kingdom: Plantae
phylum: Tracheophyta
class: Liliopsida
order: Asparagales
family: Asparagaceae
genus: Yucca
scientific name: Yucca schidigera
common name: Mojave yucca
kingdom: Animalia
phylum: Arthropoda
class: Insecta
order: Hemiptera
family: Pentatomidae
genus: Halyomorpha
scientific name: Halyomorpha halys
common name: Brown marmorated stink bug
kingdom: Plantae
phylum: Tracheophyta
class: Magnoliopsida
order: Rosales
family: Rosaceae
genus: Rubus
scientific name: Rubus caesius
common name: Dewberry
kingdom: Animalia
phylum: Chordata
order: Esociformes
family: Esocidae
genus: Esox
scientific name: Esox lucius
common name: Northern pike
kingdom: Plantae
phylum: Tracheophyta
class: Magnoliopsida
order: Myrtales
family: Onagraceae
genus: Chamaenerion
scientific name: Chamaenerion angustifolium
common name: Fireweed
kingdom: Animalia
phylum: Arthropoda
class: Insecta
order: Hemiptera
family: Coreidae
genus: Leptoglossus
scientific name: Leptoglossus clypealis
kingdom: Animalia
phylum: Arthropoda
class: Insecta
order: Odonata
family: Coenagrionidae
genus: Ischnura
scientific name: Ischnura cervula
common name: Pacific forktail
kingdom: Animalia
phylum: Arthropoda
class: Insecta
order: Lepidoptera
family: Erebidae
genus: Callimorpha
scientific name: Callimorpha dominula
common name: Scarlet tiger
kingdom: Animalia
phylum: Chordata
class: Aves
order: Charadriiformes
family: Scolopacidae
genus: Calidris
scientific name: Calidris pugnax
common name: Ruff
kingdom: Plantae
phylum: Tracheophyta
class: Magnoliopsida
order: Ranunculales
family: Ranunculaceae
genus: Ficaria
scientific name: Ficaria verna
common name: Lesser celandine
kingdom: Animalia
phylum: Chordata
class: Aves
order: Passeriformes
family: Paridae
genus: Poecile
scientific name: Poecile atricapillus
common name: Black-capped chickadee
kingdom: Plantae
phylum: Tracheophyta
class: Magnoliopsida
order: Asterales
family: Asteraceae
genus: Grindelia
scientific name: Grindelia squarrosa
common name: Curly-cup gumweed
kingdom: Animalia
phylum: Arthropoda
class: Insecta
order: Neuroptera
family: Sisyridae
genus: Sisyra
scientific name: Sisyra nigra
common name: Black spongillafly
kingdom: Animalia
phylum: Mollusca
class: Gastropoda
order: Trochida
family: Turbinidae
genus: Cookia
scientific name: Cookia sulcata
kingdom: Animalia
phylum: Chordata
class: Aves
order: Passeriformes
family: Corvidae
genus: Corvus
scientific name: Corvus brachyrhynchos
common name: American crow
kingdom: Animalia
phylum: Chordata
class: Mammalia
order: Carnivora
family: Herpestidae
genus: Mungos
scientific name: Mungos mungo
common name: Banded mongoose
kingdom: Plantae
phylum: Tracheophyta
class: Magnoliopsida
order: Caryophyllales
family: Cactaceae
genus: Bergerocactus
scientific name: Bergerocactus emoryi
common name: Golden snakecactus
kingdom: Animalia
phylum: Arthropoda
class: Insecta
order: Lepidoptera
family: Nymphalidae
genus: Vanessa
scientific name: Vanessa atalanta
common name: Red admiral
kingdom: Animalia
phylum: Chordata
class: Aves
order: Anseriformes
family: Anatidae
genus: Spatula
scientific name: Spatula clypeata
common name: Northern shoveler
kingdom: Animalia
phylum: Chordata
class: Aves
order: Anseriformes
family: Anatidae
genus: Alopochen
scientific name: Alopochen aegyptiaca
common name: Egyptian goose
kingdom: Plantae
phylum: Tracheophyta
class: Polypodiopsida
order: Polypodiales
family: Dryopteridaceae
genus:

********************

**TO DO**
Copy the lines in the records above word for word, from the line containing "scientific name: Poecile atricapillus" through the line containing "genus: Sisyra", with both of those lines included.

**EXERCISE RESULT**
scientific name: Poecile atricapillus
common name: Black-capped chickadee
kingdom: Plantae
phylum: Tracheophyta
class: Magnoliopsida
order: Asterales
family: Asteraceae
genus: Grindelia
scientific name: Grindelia squarrosa
common name: Curly-cup gumweed
kingdom: Animalia
phylum: Arthropoda
class: Insecta
order: Neuroptera
family: Sisyridae
genus: Sisyra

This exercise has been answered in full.